--- Data ---

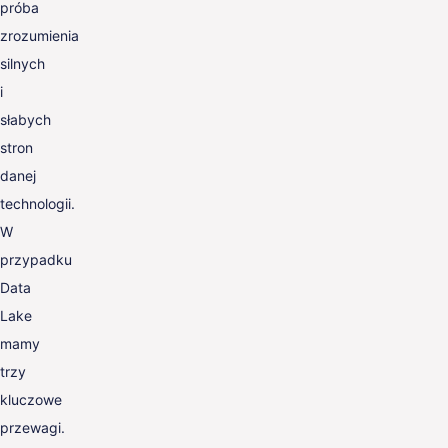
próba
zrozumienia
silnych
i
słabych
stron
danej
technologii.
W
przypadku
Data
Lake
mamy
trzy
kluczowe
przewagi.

---

◆ Your goal:
Recast the text lines from all the records as a Markdown table with the columns "Row" and "Text", giving each line a row number and skipping blank lines. Leave the pictures out of the answer.

◆ Result for this task:
| Row | Text |
|---|---|
| 1 | próba |
| 2 | zrozumienia |
| 3 | silnych |
| 4 | i |
| 5 | słabych |
| 6 | stron |
| 7 | danej |
| 8 | technologii. |
| 9 | W |
| 10 | przypadku |
| 11 | Data |
| 12 | Lake |
| 13 | mamy |
| 14 | trzy |
| 15 | kluczowe |
| 16 | przewagi. |